Circa la metà della popolazione si aspetta una riduzione del reddito familiare anche nell’arco dei prossimi 12 mesi, anche se di intensità inferiore a quella degli ultimi due mesi: solo il 7 per cento ritiene che tra un anno il reddito della sua famiglia avrà subito un calo di oltre il 50 per cento rispetto a quello precedente l’emergenza sanitaria.

Anche tra coloro che riportano una caduta di oltre il 50 per cento del reddito negli ultimi 2 mesi, più della metà si aspetta che tra un anno il calo sarà ridimensionato e il 15 per cento ritiene che il reddito tornerà ai livelli precedenti l’emergenza sanitaria.

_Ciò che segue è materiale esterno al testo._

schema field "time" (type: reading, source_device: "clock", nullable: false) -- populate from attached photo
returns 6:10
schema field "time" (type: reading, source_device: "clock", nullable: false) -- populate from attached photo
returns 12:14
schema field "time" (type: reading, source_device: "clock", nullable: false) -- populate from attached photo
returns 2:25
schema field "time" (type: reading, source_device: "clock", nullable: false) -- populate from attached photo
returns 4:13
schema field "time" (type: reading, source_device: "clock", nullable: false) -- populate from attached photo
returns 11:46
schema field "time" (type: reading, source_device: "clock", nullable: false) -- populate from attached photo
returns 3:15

Oltre a un diffuso calo nei redditi, più di un terzo degli individui dichiara di disporre di risorse finanziarie liquide sufficienti per meno di 3 mesi a coprire le spese per consumi essenziali della famiglia in assenza di altre entrate, un periodo compatibile con la durata del lockdown legato all’emergenza Covid-19.

Questa quota supera il 50 per cento per i disoccupati e per i lavoratori dipendenti con contratto a termine.

Poco meno di un quinto dei lavoratori indipendenti e dei lavoratori dipendenti con contratto a termine si trova in questa condizione e contemporaneamente ha subito una riduzione di oltre il 50 per cento del reddito familiare nei primi due mesi della emergenza sanitaria.

Utilizzando come riferimento omogeneo una soglia di povertà relativa stimata sulla base dell’Indagine sui Bilanci delle Famiglie italiane (Ibf) del 20162, la quota di popolazione che non ha sufficienti risorse finanziarie liquide per poter restare alla soglia di povertà per 3 mesi in assenza di altre entrate raggiunge il 55 per cento.

Quasi il 40 per cento degli individui indebitati dichiara di avere difficoltà nel sostenere le rate del mutuo a causa della crisi; la quota è più elevata nel Centro e nel Mezzogiorno. Solo un terzo di chi è in difficoltà con il pagamento delle rate del mutuo ha fatto ricorso o intende far ricorso alla moratoria mutui.

Fra coloro che hanno un finanziamento per credito al consumo la percentuale di individui in difficoltà con il pagamento della rata è del 34 per cento.

L’emergenza sanitaria incide negativamente anche sulle aspettative di spesa: circa il 30 per cento della popolazione dichiara di non potersi permettere di andare in vacanza la prossima estate e quasi il 60 per cento ritiene che anche quando l’epidemia sarà terminata le proprie spese per viaggi, vacanze, ristoranti, cinema e teatri saranno comunque inferiori a quelle pre-crisi.